_Task brief_
Review the material line by line. Identify and copy every line that contains the string "lines".

*** Dataset content ***

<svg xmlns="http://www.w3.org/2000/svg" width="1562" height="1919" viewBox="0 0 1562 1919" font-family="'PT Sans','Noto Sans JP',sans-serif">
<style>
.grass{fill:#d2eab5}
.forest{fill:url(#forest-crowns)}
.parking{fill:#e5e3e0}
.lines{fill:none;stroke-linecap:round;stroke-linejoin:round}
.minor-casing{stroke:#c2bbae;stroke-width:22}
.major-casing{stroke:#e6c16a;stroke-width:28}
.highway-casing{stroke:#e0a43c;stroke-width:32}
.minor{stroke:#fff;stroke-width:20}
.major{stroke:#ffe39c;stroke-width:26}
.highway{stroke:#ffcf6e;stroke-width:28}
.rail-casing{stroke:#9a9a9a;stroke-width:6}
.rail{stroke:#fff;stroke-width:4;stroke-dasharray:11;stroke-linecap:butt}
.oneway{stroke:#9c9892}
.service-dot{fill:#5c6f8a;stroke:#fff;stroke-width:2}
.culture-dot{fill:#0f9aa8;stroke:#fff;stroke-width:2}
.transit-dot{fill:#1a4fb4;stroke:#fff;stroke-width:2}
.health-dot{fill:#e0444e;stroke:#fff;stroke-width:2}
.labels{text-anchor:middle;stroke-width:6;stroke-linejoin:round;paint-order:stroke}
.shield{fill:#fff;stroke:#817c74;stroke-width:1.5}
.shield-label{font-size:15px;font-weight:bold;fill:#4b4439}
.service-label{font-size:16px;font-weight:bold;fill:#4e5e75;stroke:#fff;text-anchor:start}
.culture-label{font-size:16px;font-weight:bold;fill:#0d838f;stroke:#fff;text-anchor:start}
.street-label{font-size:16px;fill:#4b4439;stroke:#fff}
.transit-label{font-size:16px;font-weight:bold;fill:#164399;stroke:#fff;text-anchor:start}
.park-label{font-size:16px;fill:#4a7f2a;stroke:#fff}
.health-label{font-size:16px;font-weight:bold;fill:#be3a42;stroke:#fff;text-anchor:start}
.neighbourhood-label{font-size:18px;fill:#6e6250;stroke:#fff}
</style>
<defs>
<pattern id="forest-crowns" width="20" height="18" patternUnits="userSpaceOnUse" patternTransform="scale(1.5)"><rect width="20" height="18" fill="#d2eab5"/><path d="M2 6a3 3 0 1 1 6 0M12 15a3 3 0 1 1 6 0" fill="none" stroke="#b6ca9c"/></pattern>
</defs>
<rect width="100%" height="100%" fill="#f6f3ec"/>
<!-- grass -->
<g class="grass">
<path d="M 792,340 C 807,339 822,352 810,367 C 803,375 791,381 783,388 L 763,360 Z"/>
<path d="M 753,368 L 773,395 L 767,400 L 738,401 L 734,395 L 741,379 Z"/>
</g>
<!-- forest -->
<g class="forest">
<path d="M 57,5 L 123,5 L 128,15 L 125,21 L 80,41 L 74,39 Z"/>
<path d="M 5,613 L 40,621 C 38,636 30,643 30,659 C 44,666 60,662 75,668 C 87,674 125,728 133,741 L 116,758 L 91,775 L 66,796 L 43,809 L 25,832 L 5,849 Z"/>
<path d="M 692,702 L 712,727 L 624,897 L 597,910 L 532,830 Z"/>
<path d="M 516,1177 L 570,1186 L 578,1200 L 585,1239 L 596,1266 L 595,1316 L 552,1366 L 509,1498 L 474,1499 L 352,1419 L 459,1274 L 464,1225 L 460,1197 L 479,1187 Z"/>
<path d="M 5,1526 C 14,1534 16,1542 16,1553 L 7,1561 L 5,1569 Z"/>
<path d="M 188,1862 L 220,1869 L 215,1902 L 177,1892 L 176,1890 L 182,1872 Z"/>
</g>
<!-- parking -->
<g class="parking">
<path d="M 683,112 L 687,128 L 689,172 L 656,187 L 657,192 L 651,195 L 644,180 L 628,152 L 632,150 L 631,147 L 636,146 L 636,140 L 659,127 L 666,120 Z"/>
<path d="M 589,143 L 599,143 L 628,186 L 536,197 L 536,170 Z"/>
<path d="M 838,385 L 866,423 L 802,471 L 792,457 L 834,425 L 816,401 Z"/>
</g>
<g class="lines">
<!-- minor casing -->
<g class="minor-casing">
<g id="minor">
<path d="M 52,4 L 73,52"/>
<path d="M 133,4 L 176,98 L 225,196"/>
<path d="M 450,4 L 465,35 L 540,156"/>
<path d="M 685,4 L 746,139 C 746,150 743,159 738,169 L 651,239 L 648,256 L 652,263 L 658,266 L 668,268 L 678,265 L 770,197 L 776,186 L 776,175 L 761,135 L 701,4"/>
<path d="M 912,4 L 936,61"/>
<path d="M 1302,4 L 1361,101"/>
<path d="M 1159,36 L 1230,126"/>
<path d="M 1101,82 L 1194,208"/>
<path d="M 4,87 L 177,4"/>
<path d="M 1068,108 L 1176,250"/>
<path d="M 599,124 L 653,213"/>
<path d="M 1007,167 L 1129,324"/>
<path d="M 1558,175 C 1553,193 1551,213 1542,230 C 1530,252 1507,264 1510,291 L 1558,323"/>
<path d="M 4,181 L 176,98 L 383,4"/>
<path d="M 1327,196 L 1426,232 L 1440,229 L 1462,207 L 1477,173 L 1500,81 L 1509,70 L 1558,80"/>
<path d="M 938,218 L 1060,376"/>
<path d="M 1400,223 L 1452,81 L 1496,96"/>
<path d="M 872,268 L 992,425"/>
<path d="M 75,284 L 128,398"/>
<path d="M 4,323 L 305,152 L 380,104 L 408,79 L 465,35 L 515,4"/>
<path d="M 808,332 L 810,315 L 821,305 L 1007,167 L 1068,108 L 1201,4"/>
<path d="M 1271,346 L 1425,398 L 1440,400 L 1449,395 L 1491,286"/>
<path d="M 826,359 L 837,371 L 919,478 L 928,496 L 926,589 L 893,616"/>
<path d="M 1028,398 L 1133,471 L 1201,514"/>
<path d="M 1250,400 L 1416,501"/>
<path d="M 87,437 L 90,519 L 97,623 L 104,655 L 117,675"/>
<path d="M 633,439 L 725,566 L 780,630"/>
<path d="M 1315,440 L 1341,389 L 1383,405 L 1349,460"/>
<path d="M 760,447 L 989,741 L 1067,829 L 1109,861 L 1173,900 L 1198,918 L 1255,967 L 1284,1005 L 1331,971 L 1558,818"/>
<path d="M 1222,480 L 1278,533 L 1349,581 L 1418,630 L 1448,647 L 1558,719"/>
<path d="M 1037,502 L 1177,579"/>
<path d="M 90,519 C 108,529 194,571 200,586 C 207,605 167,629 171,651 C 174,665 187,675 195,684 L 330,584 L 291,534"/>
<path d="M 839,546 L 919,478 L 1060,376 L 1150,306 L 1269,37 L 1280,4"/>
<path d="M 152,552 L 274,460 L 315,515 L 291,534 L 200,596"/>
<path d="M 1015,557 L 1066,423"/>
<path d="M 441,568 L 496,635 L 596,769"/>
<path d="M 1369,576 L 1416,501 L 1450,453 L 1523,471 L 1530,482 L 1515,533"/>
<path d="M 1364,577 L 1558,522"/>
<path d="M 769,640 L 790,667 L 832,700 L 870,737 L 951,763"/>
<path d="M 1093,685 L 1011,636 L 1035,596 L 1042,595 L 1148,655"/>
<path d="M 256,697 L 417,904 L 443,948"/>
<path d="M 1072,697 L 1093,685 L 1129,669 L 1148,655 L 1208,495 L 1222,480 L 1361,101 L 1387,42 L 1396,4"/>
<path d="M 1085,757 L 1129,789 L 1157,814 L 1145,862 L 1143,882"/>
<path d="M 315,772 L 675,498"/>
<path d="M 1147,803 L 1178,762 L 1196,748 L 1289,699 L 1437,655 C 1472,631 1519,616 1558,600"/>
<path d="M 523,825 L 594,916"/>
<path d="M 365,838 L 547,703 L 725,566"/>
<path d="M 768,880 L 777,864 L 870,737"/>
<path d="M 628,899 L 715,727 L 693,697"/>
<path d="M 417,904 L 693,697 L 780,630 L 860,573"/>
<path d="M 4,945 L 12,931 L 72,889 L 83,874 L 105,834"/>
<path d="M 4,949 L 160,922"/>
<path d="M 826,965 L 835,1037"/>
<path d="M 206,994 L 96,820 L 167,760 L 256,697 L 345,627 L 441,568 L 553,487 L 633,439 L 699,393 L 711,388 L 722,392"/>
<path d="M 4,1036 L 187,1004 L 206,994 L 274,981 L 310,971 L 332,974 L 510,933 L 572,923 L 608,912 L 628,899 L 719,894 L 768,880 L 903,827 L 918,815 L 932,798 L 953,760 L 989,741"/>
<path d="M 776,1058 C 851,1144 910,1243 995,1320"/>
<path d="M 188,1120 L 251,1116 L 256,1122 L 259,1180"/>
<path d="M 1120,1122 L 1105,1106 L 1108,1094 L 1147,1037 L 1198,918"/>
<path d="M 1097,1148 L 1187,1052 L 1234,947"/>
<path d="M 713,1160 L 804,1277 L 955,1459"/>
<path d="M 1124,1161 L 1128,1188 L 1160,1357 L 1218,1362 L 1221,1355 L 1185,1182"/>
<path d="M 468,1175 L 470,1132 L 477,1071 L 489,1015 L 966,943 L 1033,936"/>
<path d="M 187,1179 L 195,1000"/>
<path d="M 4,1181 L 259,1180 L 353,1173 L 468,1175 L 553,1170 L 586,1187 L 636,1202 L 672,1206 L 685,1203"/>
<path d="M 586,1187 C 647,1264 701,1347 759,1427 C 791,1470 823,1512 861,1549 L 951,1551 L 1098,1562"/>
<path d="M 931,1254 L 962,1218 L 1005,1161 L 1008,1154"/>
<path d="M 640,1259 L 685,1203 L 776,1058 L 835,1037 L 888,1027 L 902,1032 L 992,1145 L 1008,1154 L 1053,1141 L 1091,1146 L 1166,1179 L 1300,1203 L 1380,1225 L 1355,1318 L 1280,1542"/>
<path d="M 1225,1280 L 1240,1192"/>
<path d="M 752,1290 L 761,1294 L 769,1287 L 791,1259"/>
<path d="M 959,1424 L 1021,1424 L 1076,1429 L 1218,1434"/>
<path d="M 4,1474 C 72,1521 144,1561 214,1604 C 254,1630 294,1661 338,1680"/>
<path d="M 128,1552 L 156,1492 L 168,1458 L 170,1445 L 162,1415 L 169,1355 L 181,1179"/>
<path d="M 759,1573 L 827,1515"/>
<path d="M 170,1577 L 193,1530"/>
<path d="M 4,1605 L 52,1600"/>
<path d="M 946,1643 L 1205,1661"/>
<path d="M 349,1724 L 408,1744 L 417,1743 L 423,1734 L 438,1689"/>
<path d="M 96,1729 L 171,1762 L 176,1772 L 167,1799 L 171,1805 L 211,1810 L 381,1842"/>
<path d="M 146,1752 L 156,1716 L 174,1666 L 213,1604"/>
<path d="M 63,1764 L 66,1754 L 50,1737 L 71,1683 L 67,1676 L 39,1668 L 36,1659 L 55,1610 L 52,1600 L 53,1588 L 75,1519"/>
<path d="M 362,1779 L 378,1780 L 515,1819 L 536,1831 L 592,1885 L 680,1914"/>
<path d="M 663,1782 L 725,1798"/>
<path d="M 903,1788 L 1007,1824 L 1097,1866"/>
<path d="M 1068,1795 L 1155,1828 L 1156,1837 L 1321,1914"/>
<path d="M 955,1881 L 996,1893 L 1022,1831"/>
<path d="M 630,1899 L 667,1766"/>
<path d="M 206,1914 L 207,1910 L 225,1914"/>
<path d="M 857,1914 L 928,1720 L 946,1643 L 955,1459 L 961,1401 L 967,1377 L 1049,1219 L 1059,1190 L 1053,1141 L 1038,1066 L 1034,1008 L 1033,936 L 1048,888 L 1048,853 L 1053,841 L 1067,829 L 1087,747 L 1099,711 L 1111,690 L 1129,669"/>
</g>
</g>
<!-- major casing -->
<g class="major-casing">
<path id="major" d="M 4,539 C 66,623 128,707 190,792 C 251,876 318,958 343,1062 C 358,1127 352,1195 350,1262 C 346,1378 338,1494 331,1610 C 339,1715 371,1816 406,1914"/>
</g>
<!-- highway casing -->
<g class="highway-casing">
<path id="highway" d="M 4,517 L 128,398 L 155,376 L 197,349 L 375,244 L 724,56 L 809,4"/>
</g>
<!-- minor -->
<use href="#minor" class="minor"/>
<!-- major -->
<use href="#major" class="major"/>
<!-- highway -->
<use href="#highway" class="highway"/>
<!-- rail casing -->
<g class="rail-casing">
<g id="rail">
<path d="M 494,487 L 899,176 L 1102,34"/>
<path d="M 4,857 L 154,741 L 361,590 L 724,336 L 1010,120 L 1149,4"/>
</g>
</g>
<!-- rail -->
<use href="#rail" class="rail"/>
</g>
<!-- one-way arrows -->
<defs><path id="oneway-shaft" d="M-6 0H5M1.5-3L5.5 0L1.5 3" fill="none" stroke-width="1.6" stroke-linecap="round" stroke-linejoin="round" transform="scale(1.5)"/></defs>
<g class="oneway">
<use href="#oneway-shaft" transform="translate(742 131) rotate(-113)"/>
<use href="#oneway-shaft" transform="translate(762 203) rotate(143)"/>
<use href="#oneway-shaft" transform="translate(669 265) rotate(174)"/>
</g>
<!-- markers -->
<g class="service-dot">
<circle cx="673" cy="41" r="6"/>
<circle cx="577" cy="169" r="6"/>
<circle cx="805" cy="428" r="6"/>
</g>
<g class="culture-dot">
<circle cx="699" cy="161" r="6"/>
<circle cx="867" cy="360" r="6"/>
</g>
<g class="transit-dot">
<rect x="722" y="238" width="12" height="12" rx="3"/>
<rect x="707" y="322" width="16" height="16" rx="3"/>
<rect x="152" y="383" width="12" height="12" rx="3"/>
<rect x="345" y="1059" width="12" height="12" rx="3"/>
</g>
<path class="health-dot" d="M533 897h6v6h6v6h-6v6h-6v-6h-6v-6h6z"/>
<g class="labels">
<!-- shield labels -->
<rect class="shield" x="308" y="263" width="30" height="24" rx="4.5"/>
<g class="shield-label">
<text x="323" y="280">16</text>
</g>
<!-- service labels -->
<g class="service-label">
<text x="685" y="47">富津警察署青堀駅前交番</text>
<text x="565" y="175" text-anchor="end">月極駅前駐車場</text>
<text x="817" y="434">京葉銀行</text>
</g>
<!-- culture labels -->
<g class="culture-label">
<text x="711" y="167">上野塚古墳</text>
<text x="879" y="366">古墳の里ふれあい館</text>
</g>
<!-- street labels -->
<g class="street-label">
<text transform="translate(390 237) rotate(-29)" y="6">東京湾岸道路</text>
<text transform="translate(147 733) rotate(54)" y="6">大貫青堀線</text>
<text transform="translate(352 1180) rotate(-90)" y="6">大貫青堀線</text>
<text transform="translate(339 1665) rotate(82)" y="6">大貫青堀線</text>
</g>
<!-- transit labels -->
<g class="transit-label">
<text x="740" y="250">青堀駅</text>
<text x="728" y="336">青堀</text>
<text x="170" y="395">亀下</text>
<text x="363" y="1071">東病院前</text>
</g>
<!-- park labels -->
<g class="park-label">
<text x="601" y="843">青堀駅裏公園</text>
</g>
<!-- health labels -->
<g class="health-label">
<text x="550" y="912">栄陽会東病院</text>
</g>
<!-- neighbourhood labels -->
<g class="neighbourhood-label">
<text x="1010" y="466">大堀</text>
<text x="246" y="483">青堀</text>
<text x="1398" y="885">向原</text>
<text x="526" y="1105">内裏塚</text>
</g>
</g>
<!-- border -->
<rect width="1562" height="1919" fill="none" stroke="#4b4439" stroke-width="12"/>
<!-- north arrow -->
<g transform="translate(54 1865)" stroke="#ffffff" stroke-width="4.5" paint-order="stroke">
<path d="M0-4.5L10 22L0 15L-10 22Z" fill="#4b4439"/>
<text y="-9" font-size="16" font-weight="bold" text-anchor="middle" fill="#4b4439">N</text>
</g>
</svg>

*** End of Dataset content ***

_Answer_
.lines{fill:none;stroke-linecap:round;stroke-linejoin:round}
<g class="lines">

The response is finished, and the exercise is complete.